Fig. 2. Experimental data showing how patterns respond to flow at different E:D ratios.

Data are for MinE-wildtype (A, B) and MinE-L3E/I24N (C), with bulk flow directed left-to-right. Min patterns (outer left and outer right columns) show MinD-Cy3 in magenta and MinE-Cy5 in green. All scale bars are 100 μm. The results of wave-propagation analysis calculated for MinD-Cy3 data are represented as 2D histograms (center columns) with binning size (25 nm/s) × (25 nm/s), showing counts for directionality (v_x, v_y). Left half of the figures displays an exemplary image as well as wave-propagation analysis for the no-flow case. Right half of the figures displays an exemplary image as well as wave-propagation analysis with flow. Images were stitched from 3 × 3 fields of view. A Upstream propagation was observed in experiments for high E:D ratio (initial 10). B Downstream propagation observed for low E:D ratio (initial 2, corrected 1.3). C Downstream propagation observed for the MinE-L3E/I24N mutant at E:D = 0.05.

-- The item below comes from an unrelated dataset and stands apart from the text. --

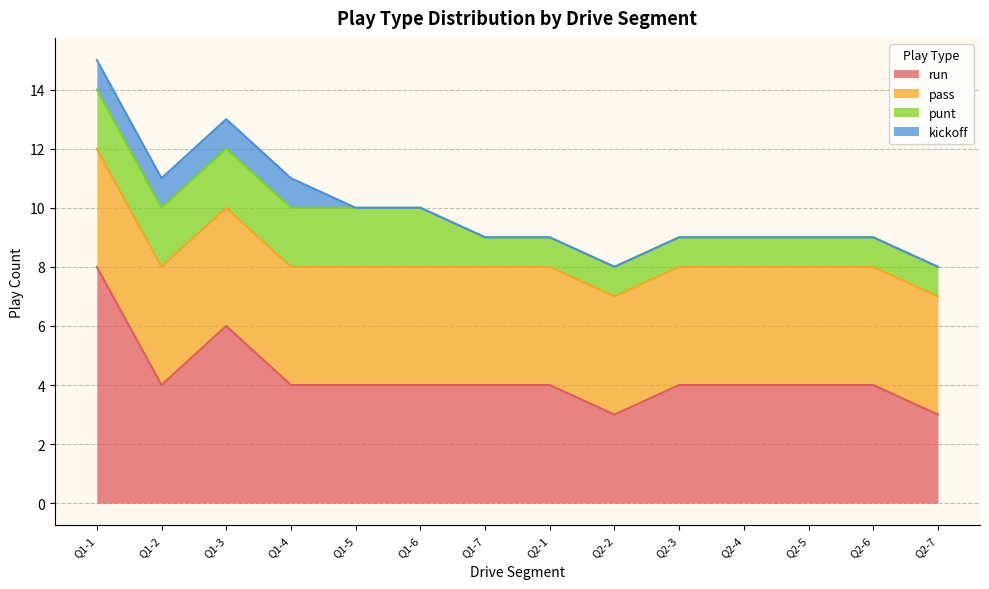

What is the value of the run point at the 4th from the left?

4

Fig. 3. Phase diagram displaying the predicted direction of pattern propagation.

A Phase diagram displaying the predicted direction of pattern propagation. Red and blue regions indicate the parts of the parameter space where exclusively downstream or upstream patterns are observed, respectively. Green region indicates the multistability regime, where the propagation direction depends on the initial conditions. If simulations are initiated from the homogeneous steady state, the observed propagation direction is downstream below the black dashed line, and upstream above it. Details on the adiabatic parameter sweeps and the data points underlying the phase diagram are provided in SI Sec. S1.5 and Fig. S6. B Schematic visualizing that the transition flow velocity depends on the wavelength of the pattern. Upon increasing the flow velocity, larger wavelength patterns reverse the propagation direction at a higher flow velocity.

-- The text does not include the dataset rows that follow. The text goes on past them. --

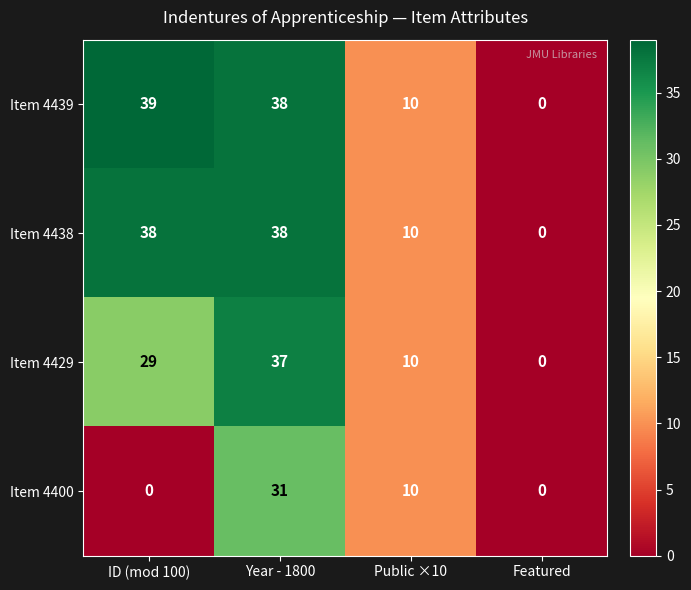

Which series has the largest range (max minus min)?

Item 4439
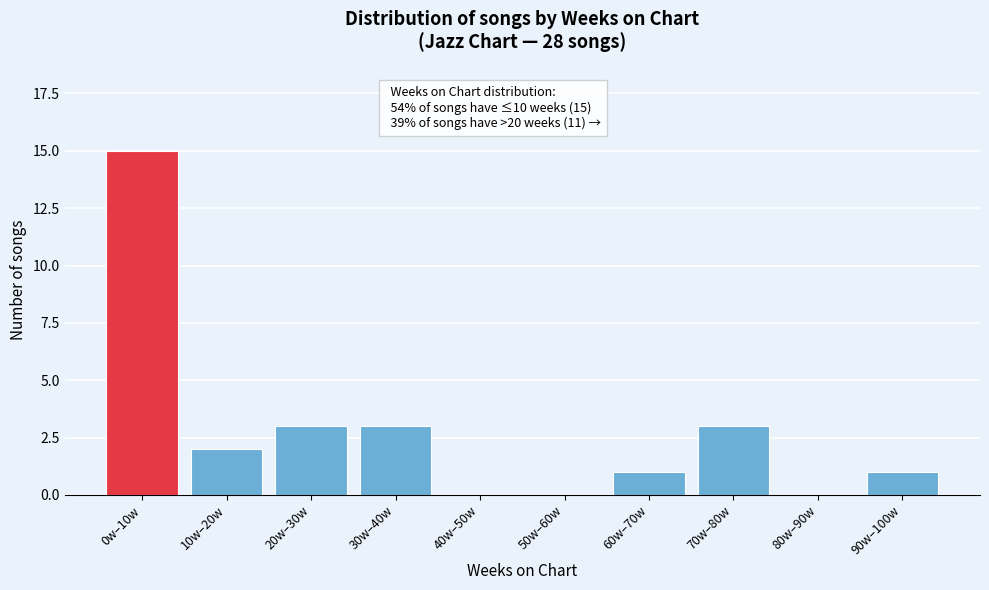

Reading left to right, list all the values displayed in this chart.

0w–10w=15	10w–20w=2	20w–30w=3	30w–40w=3	40w–50w=0	50w–60w=0	60w–70w=1	70w–80w=3	80w–90w=0	90w–100w=1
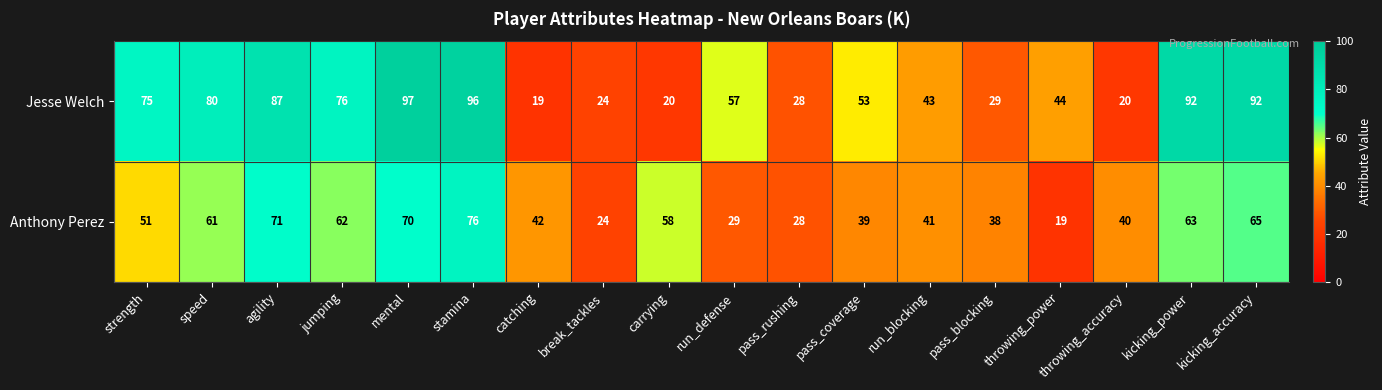

What is the smallest value displayed?

19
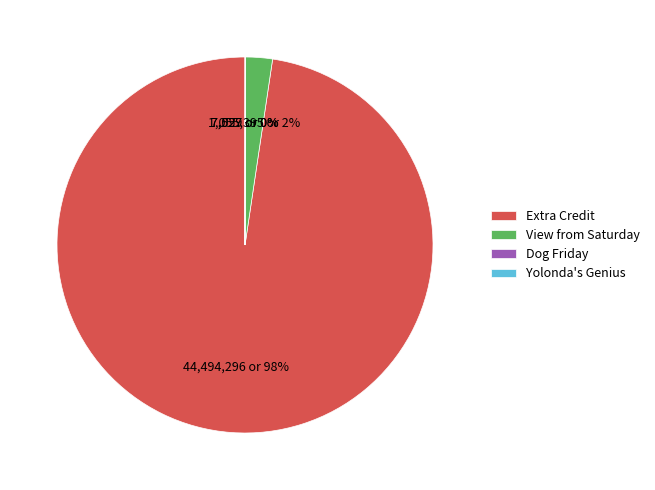

Which slice is the largest?

Extra Credit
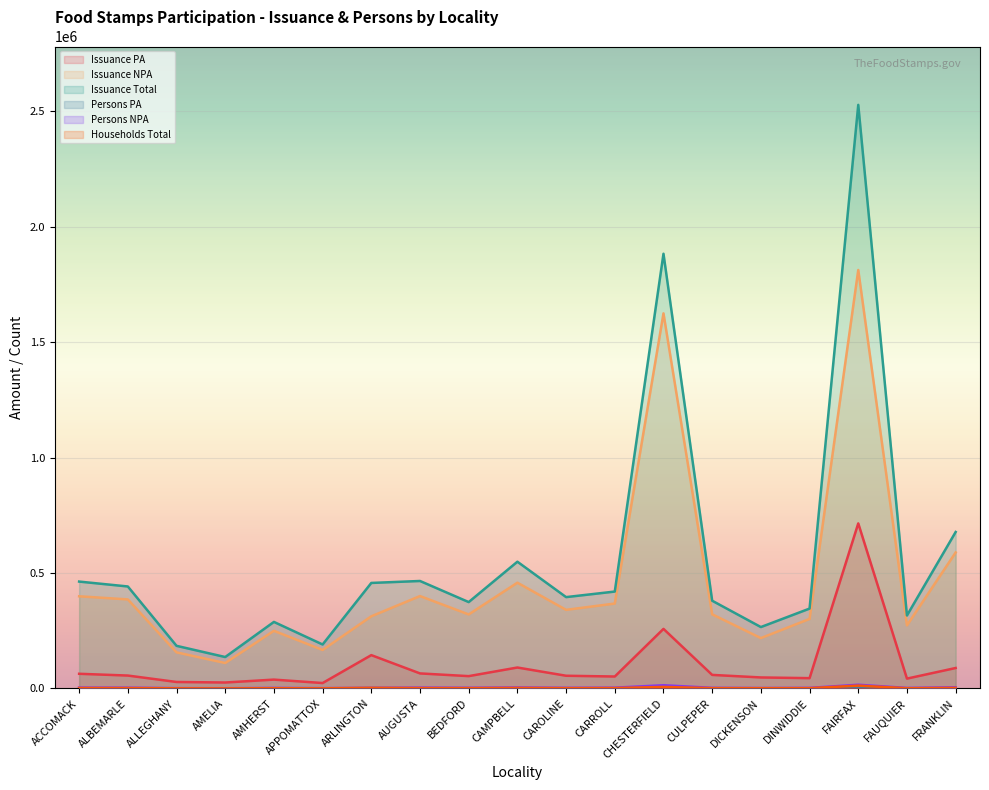

Which series has the largest range (max minus min)?

Issuance Total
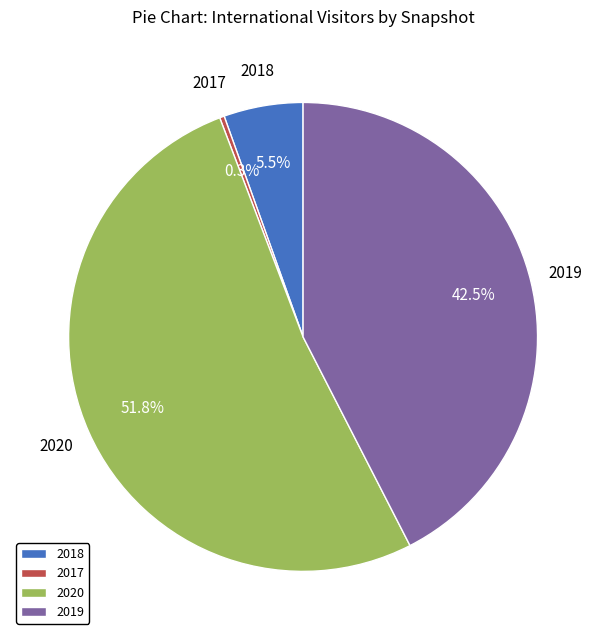

What is the smallest slice in the pie chart?

2017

Fig. 4. Experimental data showing how Min patterns respond to a sequence of flow rates.

A Min patterns for different flow velocities at initial ratio E:D = 5 (corrected 3.6) sampled at the same location within the flow channel. Channel MinD-Cy3 in cyan, scale bars 100 μm. Images stitched from 3 × 3 fields of view. B Polar histogram showing counts per angular segment for initial ratio E:D = 3 (corrected 2.1). C Idem for initial ratio E:D = 3 (corrected 2.1). D Idem for initial ratio E:D = 5 (corrected 3.6). E Idem for initial ratio E:D = 5 (corrected 4.3). F Peak velocity magnitude ± FWHM/2 (calculated from histogram with binning size 10 nm/s) shown as function of flow rate for different E:D ratios. G Overview of experiments done for wildtype MinE. Downstream and upstream fractions are obtained from histogram counts per angular segment, with one series (horizontal line) representing one experiment. Size of fraction is given by the segment’s radius. Red indicates downstream flowing patterns, blue indicates upstream patterns. Source data are provided as a Source Data file. Full experimental analysis is shown in the SI.